Health experts have reported a disturbing increase around the world in tuberculosis infections resistant to antibiotics.

Increase in super-resistent TB

Health experts have reported a disturbing increase around the world in tuberculosis infections resistant to antibiotics.

“It’s basically a death sentence. If people are failing first and second-line drugs and we don’t have in the pipeline a new drug for immediate use, that’s a crisis,” said Dr Marcos Espinale, executive secretary of the World Health Organisation’s Stop TB Partnership.

As campaigners prepare for World TB Day today, it has emerged that the number of cases of tuberculosis in England, Wales and Northern Ireland has topped 7,000 a year.

Latest figures from the Health Protection Agency showed a total of 7,167 cases reported in 2004 compared with 6,837 in 2003.

The Centres for Disease Control and Prevention and WHO surveyed a network of 25 tuberculosis laboratories on six continents from 2000 to 2004 and found that one in 50 TB cases around the world is resistant not only to the usual first-choice TB treatments, but also to many medications that represent the second line of defence.

The survey represents the first international data on what is being called “extensively drug-resistant” TB.
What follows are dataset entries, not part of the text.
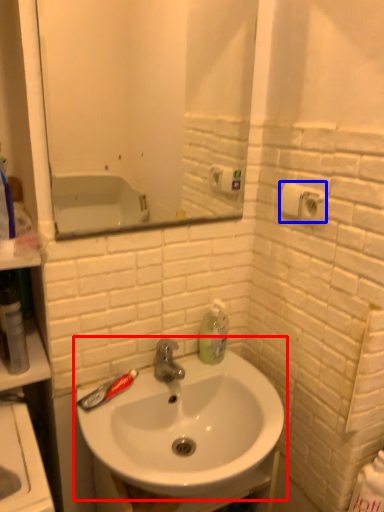
Question: Which of the following is the farthest to the observer, sink (highlighted by a red box) or toilet paper (highlighted by a blue box)?

Choices:
 (A) sink
 (B) toilet paper

Answer: (B)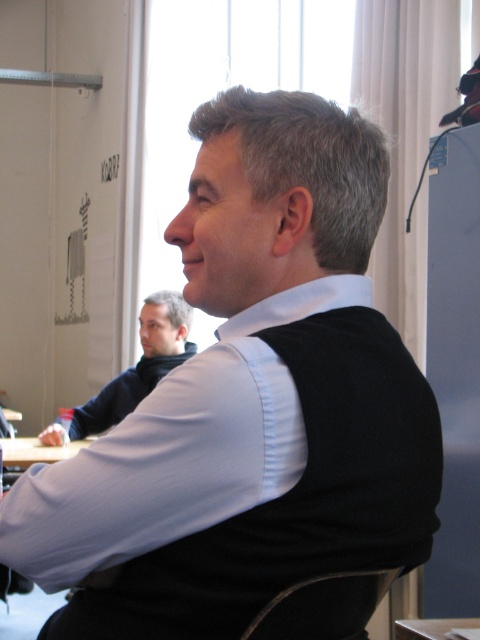
You are organizing a small event and need to place a decorative centerpiece on the white wood table at lower left. Considering the size of the dark blue sweater at center, will it fit on the table without overhanging the edges?

The dark blue sweater at center is bigger than the white wood table at lower left, so it will not fit without overhanging the edges.

You are a furniture designer who wants to ensure that the seating is comfortable for both users. Considering the black leather chair at lower center and the white wood table at lower left, which object is taller and might require adjusting the table height for ergonomic purposes?

The black leather chair at lower center is taller than the white wood table at lower left, so adjusting the table height might be necessary for ergonomic comfort.

You are standing at the center of the room and want to place a small plant on the white wood table at lower left. To reach the table, should you walk towards the left or right side of the room?

Since the white wood table at lower left is located at point 0.705 on the x and 0.077 on the y coordinate, you should walk towards the left side of the room to reach it.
For more than a decade, health officials have worried about “multidrug-resistant” TB, which can withstand the mainline antibiotics isoniazid and rifampin. One in five TB cases falls into that category, according to the survey.

But the survey also found many cases of a more difficult form of TB – one that does not respond to at least three of six classes of second-line drugs. That is especially worrisome, because second-line drugs are generally considered more toxic and less effective.

“These are individuals who are virtually untreatable with available drugs,” said Dr Kenneth Castro of the CDC.

The survey looked at 17,690 TB cases that were analysed for drug susceptibility. Of those, 20% were multidrug-resistant and 2% were extensively drug-resistant.

The problem was worst in Latvia, where public health care deteriorated after the Soviet Union collapsed. Doctors believe TB develops resistance to drugs because some patients fail to complete a full course of medication.

In the US, health officials looked at 169,654 TB cases from 1993 to 2004 that were analysed for their drug response and found that 1.6% were multidrug-resistant and 0.04% extensively drug-resistant.

US multidrug-resistant cases rose from 2003 to 2004, from 113 to 128. Though the number was small, it represented the largest single-year increase in more than 10 years.

Overall, the TB rate in the US has never been lower. In 2005, about 14,100 cases were reported, or 4.8 cases per 100,000 people. That is a 4% decline in the rate from 2004. However, the TB rate in foreign-born people in the US was 8.7 times that of US natives.

Dr Henry Blumberg, an Emory University medical school professor, said the figures are preliminary and the problem may be bigger than the numbers indicate.

Some drugs under development might become effective treatments for these difficult forms of TB. But funding for TB control and research has not kept up with inflatin in the past decade, Dr Blumberg said.